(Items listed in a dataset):
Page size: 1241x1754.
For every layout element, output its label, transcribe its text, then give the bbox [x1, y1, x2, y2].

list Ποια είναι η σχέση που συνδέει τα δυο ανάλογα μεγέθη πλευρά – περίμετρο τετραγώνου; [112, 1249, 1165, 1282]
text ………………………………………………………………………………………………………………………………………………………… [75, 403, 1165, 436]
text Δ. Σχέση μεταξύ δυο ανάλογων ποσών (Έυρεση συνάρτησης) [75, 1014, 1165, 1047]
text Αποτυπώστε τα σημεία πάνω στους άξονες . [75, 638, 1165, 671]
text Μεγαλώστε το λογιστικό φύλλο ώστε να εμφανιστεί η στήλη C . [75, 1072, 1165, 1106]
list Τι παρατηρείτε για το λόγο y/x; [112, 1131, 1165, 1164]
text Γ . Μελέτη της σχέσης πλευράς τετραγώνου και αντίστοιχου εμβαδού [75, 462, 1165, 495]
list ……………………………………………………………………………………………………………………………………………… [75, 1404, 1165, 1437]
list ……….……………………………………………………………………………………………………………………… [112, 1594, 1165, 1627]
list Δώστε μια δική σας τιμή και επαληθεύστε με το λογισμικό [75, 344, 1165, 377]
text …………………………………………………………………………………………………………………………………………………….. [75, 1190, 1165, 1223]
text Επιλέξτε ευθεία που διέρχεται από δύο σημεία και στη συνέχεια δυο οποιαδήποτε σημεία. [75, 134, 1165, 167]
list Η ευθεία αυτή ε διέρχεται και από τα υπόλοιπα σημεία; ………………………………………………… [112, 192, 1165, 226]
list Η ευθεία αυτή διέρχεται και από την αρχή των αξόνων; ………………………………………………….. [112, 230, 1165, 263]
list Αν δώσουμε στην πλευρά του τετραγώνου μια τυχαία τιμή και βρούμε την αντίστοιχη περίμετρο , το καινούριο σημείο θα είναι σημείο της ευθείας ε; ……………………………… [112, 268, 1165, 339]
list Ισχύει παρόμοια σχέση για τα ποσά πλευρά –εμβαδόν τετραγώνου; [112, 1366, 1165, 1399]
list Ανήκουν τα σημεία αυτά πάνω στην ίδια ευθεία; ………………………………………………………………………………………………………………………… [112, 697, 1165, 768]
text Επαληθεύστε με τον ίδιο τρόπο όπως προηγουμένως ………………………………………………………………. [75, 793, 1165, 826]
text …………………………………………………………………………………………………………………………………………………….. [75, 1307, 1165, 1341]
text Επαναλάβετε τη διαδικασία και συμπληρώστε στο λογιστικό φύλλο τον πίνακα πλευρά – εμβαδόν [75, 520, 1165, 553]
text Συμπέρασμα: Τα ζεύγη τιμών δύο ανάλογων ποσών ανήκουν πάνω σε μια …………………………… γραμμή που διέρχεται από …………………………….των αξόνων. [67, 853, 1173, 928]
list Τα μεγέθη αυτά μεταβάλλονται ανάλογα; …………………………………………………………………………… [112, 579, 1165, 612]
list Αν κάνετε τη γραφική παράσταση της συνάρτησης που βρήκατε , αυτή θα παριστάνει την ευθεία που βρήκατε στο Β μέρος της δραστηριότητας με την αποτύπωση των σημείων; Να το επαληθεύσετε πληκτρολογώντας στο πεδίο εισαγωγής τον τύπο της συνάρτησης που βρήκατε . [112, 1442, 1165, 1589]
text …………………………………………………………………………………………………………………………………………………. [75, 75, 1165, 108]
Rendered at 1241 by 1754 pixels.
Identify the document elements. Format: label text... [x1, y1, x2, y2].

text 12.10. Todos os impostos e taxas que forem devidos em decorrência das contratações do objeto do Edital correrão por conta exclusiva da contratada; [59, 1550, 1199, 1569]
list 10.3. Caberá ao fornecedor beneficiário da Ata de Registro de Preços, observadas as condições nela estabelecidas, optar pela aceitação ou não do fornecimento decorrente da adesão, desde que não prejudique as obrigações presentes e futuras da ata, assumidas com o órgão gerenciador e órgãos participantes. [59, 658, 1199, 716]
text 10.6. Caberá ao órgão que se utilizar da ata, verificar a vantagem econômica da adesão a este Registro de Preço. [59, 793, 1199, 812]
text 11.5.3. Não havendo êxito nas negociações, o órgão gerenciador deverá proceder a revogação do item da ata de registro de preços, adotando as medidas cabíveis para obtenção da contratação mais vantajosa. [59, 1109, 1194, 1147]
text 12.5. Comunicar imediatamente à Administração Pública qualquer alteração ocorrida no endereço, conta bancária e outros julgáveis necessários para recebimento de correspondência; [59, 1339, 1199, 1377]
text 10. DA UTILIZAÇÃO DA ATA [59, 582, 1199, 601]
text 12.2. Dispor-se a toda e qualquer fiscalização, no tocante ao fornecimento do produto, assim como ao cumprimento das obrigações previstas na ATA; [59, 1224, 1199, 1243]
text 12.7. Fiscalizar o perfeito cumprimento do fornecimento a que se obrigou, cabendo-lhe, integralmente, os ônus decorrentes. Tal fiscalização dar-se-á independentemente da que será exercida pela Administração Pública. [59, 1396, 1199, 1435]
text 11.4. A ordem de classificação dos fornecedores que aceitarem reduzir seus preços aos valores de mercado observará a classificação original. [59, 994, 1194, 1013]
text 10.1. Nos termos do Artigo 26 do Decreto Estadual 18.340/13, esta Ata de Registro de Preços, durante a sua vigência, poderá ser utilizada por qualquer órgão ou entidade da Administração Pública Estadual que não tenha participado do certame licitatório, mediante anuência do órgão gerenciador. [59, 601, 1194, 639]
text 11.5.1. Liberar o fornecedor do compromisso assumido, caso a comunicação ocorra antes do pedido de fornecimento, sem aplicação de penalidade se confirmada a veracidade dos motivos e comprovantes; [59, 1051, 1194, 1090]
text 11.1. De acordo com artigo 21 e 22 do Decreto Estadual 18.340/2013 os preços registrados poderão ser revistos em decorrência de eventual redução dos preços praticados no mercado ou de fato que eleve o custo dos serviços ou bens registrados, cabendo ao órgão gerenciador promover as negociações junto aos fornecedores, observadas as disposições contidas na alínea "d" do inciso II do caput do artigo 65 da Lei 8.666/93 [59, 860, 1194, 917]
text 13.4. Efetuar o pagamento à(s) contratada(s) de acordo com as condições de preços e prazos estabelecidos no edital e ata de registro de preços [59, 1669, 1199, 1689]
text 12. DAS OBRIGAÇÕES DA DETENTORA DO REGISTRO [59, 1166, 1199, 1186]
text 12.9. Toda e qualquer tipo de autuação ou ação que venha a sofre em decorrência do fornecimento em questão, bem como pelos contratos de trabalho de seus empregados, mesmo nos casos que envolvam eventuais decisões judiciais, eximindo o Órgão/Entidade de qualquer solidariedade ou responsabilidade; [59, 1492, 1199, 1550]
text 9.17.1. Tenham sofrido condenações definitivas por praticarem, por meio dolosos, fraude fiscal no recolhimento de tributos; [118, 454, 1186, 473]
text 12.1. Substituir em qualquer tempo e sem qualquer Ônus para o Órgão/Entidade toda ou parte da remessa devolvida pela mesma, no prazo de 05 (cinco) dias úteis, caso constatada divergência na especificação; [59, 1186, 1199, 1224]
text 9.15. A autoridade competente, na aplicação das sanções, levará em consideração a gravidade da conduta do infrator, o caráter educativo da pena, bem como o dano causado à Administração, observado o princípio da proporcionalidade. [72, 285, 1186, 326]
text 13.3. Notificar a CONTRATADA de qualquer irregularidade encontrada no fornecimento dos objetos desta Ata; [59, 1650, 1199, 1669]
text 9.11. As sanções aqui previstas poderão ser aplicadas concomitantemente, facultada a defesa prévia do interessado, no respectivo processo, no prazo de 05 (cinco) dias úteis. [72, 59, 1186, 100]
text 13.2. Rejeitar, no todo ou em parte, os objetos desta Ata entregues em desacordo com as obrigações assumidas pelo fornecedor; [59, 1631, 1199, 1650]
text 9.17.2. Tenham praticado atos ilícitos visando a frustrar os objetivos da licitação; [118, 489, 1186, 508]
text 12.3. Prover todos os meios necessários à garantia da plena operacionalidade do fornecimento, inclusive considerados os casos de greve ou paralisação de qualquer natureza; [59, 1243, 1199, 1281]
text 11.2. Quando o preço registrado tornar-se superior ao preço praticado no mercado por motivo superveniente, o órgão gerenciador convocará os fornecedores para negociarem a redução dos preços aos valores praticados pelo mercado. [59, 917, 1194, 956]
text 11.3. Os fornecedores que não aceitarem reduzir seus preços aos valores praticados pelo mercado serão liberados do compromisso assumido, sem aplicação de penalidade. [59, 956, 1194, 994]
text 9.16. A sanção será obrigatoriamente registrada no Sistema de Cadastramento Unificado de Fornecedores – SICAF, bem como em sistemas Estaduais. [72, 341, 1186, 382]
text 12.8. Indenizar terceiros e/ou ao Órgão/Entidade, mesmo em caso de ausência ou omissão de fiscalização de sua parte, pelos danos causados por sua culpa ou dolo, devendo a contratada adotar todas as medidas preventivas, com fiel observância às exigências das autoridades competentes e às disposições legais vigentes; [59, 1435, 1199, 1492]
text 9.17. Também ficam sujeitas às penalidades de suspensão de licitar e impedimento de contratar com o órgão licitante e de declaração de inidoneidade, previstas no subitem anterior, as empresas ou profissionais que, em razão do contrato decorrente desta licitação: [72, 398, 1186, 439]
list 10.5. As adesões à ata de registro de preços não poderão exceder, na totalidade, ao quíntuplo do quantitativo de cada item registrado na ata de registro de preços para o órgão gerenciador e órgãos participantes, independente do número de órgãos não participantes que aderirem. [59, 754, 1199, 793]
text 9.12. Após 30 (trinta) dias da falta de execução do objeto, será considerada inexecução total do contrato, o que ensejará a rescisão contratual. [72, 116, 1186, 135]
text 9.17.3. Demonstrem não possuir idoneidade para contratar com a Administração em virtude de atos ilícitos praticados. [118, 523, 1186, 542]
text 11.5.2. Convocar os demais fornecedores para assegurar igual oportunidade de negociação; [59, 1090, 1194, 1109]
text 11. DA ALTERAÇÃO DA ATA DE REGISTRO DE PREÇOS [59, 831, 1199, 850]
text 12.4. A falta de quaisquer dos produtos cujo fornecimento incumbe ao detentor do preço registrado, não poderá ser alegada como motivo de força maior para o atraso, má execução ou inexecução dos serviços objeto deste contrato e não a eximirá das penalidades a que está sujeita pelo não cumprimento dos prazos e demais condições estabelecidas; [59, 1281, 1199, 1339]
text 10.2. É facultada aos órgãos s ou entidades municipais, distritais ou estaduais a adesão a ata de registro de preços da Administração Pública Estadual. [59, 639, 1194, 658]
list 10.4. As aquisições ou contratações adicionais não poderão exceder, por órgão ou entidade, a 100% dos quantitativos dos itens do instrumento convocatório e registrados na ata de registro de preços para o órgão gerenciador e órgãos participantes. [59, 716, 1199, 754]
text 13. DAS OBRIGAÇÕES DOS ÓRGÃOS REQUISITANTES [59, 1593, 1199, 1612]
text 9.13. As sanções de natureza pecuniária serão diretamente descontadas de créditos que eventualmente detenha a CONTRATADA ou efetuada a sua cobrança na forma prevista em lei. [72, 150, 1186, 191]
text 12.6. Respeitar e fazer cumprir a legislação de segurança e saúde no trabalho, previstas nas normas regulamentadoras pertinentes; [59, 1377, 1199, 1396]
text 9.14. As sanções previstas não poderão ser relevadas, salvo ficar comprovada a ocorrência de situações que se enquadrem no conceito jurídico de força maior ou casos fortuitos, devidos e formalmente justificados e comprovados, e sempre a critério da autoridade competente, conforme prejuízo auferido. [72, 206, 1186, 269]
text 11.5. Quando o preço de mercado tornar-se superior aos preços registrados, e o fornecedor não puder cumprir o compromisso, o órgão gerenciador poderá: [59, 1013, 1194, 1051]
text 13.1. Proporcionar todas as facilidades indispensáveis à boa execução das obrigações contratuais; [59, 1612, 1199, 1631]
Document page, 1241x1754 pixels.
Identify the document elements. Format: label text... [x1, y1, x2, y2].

(Work required):
Find the lines in the entries above where "πάνω" occurs, and copy each of them.

(Answer to this exercise):
text Αποτυπώστε τα σημεία πάνω στους άξονες . [75, 638, 1165, 671]
list Ανήκουν τα σημεία αυτά πάνω στην ίδια ευθεία; ………………………………………………………………………………………………………………………… [112, 697, 1165, 768]
text Συμπέρασμα: Τα ζεύγη τιμών δύο ανάλογων ποσών ανήκουν πάνω σε μια …………………………… γραμμή που διέρχεται από …………………………….των αξόνων. [67, 853, 1173, 928]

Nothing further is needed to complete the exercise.